____ EXERCISE PASSAGE

Information Bridge: DOE Scientific and Technical Information - - Document #369609
We have several times documented for you the operation of a Coal hydrogenation and liquefaction process, by the old Union Carbide Corporation, at a pilot plant in South Charleston, West Virginia.
As it happens, the United States Department of Energy was aware of Carbide's achievements, and, prior to Carbide's assimilation by Dow Chemical, contracted with them to study further the conversion of Coal into a variety of alcohols, including Methanol, and others, such as Isobutanol; all of which can be further processed to manufacture Gasoline or Gasoline blending components; or, used as raw materials in the manufacture of various plastics.
The report we enclose herein, "Heterogeneous catalytic process for alcohol fuels from syngas. Final technical report. Research Organization: Union Carbide Corp., South Charleston, WV (United States). South Charleston Technical Center"; was published in March, 1996; but, it was submitted to the USDOE in 1993, and represents some years worth of prior research and development effort.
Several of the interim progress reports, prior to this final compilation and summary, are apparently available via the internet, from the US Department of Energy; but they, too, like the one we enclose herein, based on our preliminary reviews, are highly-technical in nature; and, somewhat unsurprisingly, not all of them are listed as being accessible.

________
____ RECORDS SHOWN

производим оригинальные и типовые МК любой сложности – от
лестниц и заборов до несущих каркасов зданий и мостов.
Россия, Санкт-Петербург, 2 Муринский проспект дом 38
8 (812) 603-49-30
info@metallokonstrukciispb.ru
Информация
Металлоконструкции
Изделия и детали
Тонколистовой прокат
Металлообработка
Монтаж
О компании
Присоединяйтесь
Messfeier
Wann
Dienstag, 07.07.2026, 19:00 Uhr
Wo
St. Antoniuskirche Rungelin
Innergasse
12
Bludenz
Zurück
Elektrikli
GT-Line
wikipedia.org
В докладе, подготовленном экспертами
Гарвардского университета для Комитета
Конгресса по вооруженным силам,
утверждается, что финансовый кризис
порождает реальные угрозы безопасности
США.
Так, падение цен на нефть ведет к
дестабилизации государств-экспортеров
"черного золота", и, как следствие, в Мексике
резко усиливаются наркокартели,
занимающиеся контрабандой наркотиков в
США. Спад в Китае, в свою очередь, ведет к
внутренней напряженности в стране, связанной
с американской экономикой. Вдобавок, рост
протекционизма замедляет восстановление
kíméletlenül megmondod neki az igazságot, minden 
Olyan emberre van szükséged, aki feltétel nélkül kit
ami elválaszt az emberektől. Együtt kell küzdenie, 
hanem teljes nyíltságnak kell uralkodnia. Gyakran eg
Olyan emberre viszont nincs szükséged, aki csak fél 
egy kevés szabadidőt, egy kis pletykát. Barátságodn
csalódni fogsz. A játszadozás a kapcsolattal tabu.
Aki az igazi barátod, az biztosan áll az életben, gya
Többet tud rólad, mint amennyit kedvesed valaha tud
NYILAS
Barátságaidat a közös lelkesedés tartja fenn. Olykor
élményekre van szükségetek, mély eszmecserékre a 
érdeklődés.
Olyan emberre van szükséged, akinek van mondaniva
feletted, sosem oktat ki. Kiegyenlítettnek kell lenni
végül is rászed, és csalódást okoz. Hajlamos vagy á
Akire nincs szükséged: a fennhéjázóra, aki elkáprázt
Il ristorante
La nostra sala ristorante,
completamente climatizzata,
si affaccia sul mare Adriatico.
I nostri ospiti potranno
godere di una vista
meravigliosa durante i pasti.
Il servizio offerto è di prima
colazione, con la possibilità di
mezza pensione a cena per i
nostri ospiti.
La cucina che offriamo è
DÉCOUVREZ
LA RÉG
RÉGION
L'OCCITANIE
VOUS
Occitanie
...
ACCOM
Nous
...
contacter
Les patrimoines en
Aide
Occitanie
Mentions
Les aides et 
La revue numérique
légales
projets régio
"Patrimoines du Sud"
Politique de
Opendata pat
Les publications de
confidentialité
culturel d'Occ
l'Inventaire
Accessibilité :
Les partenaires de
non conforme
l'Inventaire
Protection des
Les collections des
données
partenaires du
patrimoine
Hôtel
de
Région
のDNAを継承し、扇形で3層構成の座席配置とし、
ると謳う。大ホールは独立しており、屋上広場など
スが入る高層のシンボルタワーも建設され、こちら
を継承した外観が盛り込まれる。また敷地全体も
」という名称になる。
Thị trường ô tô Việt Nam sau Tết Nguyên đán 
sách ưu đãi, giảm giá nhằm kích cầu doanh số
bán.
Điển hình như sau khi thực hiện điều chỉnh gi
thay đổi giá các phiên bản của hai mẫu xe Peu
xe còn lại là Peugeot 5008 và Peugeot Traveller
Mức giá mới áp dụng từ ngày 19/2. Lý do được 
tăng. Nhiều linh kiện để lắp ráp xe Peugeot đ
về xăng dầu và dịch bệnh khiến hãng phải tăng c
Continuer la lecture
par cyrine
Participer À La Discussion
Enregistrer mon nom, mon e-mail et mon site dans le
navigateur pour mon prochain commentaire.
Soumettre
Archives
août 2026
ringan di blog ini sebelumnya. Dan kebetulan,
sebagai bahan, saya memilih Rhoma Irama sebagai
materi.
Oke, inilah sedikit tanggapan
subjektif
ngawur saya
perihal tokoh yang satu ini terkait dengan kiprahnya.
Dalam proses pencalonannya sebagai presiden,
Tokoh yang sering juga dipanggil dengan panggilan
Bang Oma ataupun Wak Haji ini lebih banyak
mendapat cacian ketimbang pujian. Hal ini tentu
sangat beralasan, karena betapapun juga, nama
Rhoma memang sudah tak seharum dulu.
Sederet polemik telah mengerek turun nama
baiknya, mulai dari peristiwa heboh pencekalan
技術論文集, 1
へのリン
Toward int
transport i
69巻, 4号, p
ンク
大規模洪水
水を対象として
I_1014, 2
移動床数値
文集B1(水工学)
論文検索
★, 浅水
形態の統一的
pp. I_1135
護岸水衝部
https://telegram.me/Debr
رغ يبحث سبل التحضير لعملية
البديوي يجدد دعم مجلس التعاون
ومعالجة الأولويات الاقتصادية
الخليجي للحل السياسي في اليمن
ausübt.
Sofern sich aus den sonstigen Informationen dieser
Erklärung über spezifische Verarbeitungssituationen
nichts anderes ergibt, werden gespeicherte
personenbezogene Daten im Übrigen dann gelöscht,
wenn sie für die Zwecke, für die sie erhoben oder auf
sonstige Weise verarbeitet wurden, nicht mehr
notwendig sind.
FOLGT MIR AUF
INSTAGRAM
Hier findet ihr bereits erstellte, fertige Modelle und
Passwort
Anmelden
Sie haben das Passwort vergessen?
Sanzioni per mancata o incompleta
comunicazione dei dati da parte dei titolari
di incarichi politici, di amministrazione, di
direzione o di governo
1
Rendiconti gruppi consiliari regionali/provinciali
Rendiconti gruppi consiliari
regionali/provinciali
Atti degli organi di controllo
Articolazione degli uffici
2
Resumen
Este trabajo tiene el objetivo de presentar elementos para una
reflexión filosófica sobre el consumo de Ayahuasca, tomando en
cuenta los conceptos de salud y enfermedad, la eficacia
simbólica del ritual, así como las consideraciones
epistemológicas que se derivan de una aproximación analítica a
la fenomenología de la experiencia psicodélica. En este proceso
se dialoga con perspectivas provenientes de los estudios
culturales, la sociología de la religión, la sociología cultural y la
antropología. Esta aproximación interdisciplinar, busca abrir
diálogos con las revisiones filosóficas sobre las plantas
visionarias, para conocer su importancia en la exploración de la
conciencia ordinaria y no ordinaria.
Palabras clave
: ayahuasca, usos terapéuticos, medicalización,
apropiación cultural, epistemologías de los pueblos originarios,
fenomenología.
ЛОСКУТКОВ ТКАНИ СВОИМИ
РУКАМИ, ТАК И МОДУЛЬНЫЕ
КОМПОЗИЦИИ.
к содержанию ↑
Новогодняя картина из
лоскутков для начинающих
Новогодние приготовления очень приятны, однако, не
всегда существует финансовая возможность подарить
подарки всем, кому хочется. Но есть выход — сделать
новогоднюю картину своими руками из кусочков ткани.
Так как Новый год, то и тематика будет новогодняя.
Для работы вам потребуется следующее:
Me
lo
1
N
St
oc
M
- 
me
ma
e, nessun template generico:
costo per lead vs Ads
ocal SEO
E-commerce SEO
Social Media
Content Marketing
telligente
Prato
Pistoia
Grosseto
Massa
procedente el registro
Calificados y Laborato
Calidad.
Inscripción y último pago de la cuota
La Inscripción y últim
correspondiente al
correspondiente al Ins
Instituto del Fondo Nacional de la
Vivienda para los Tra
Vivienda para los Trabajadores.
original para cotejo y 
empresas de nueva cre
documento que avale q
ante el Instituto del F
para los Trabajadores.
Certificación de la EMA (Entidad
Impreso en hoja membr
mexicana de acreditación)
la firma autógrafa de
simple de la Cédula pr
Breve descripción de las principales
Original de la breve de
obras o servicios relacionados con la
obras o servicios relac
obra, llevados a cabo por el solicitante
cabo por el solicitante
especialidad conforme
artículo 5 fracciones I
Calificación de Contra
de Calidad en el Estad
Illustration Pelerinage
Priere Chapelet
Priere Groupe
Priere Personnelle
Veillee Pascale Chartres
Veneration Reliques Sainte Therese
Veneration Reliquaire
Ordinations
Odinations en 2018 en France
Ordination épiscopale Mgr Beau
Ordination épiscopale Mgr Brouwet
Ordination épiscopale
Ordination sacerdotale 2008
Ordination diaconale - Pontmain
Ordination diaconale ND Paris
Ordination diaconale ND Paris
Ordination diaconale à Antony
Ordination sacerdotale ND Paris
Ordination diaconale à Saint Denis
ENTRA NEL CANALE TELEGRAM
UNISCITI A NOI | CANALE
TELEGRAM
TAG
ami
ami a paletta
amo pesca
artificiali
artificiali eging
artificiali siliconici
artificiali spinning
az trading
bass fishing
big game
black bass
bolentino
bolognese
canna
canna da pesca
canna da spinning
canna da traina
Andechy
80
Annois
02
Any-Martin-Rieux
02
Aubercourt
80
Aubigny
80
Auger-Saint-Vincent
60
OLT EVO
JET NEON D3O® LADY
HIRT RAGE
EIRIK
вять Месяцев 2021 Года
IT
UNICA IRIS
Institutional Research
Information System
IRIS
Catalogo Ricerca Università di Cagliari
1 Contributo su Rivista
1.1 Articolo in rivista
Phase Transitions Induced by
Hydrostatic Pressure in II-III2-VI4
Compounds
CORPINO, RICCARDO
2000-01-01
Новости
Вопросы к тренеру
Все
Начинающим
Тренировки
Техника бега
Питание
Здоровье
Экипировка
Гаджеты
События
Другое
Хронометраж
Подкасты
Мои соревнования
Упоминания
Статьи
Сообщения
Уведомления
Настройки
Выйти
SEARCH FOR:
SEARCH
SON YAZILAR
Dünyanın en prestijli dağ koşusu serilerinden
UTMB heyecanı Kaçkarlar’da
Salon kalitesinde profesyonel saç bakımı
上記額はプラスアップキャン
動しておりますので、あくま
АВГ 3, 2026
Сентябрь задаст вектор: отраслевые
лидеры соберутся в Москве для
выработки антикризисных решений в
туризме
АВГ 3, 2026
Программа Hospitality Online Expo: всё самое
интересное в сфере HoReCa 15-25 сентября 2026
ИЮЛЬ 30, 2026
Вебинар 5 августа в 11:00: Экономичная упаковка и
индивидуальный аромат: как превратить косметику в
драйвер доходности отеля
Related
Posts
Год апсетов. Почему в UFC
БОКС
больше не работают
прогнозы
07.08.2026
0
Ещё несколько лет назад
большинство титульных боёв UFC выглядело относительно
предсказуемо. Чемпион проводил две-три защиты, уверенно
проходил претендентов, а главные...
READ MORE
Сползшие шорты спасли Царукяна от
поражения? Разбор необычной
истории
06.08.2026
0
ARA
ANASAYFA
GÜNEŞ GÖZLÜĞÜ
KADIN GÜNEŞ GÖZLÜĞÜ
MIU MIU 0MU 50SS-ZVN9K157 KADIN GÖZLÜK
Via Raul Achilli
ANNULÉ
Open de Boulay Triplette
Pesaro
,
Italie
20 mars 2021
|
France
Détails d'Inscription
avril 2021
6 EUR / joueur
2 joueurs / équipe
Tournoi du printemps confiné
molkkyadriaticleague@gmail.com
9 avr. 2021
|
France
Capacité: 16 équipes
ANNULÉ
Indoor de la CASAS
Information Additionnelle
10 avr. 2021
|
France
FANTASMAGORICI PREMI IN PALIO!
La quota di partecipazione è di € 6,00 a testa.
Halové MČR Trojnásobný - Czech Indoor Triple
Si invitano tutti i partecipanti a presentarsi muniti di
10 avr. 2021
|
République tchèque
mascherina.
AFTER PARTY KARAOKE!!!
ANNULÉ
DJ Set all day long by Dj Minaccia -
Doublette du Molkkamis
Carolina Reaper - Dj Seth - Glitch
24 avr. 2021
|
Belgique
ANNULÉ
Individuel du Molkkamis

________

## [WHAT TO DO]
Rewrite the passage of the Union Carbide report text that opens with the words "Several of the" and closes with "as being accessible.", changing "interim" to "earlier".

## [RESULT OF THE TASK]
Several of the earlier progress reports, prior to this final compilation and summary, are apparently available via the internet, from the US Department of Energy; but they, too, like the one we enclose herein, based on our preliminary reviews, are highly-technical in nature; and, somewhat unsurprisingly, not all of them are listed as being accessible.